#### Task requirements:
Every record below must be copied exactly, with images dropped.

--- START ---

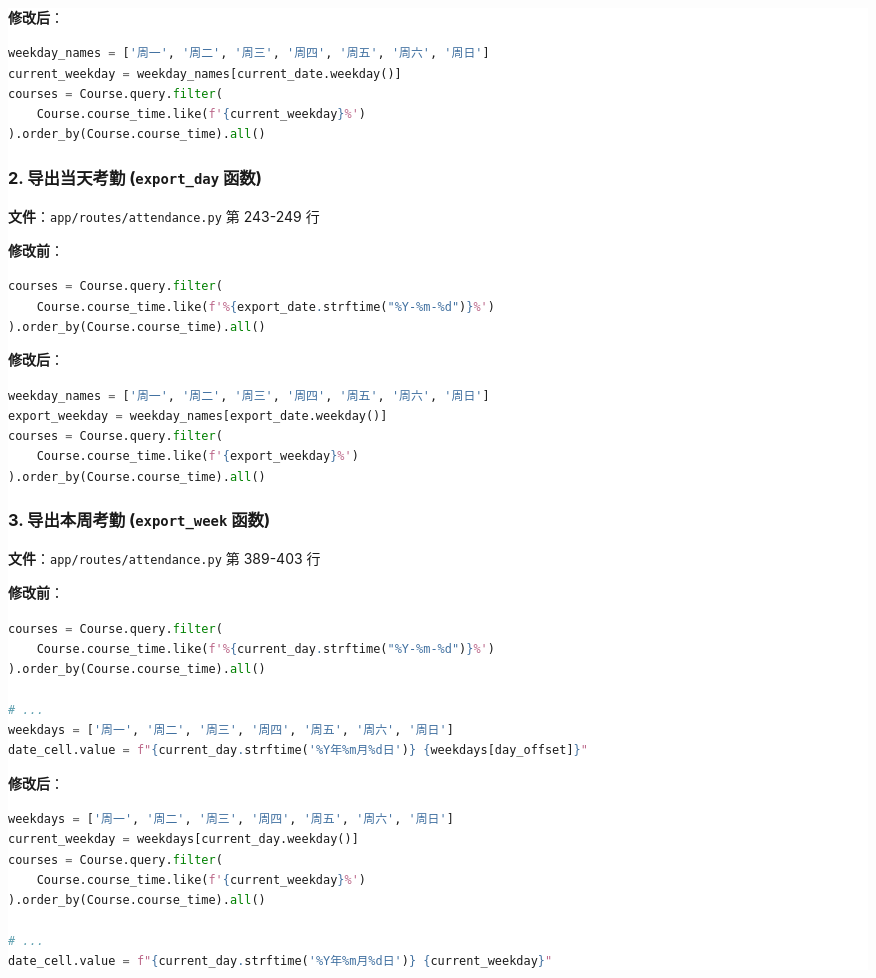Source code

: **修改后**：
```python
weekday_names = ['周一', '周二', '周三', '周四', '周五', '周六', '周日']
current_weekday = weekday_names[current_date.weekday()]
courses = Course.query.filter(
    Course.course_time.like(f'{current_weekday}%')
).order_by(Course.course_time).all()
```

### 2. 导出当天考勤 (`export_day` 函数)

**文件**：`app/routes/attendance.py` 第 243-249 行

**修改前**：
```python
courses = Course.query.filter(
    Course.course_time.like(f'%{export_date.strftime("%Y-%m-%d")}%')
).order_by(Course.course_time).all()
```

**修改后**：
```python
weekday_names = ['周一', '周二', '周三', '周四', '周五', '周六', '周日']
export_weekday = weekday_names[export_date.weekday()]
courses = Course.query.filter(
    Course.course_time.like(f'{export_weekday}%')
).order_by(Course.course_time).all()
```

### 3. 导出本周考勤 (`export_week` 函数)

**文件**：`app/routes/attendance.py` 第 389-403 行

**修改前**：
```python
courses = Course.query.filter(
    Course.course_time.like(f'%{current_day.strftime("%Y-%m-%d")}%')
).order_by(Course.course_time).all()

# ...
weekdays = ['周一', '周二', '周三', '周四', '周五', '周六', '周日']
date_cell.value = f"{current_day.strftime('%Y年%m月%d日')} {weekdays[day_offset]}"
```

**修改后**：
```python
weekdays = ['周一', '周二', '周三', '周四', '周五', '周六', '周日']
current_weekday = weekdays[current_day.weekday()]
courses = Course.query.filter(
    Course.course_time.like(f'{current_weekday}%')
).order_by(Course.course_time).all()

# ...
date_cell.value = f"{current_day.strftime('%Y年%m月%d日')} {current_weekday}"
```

--- END ---

#### Solution for this problem:
Source code

: **修改后**：
```python
weekday_names = ['周一', '周二', '周三', '周四', '周五', '周六', '周日']
current_weekday = weekday_names[current_date.weekday()]
courses = Course.query.filter(
    Course.course_time.like(f'{current_weekday}%')
).order_by(Course.course_time).all()
```

### 2. 导出当天考勤 (`export_day` 函数)

**文件**：`app/routes/attendance.py` 第 243-249 行

**修改前**：
```python
courses = Course.query.filter(
    Course.course_time.like(f'%{export_date.strftime("%Y-%m-%d")}%')
).order_by(Course.course_time).all()
```

**修改后**：
```python
weekday_names = ['周一', '周二', '周三', '周四', '周五', '周六', '周日']
export_weekday = weekday_names[export_date.weekday()]
courses = Course.query.filter(
    Course.course_time.like(f'{export_weekday}%')
).order_by(Course.course_time).all()
```

### 3. 导出本周考勤 (`export_week` 函数)

**文件**：`app/routes/attendance.py` 第 389-403 行

**修改前**：
```python
courses = Course.query.filter(
    Course.course_time.like(f'%{current_day.strftime("%Y-%m-%d")}%')
).order_by(Course.course_time).all()

# ...
weekdays = ['周一', '周二', '周三', '周四', '周五', '周六', '周日']
date_cell.value = f"{current_day.strftime('%Y年%m月%d日')} {weekdays[day_offset]}"
```

**修改后**：
```python
weekdays = ['周一', '周二', '周三', '周四', '周五', '周六', '周日']
current_weekday = weekdays[current_day.weekday()]
courses = Course.query.filter(
    Course.course_time.like(f'{current_weekday}%')
).order_by(Course.course_time).all()

# ...
date_cell.value = f"{current_day.strftime('%Y年%m月%d日')} {current_weekday}"
```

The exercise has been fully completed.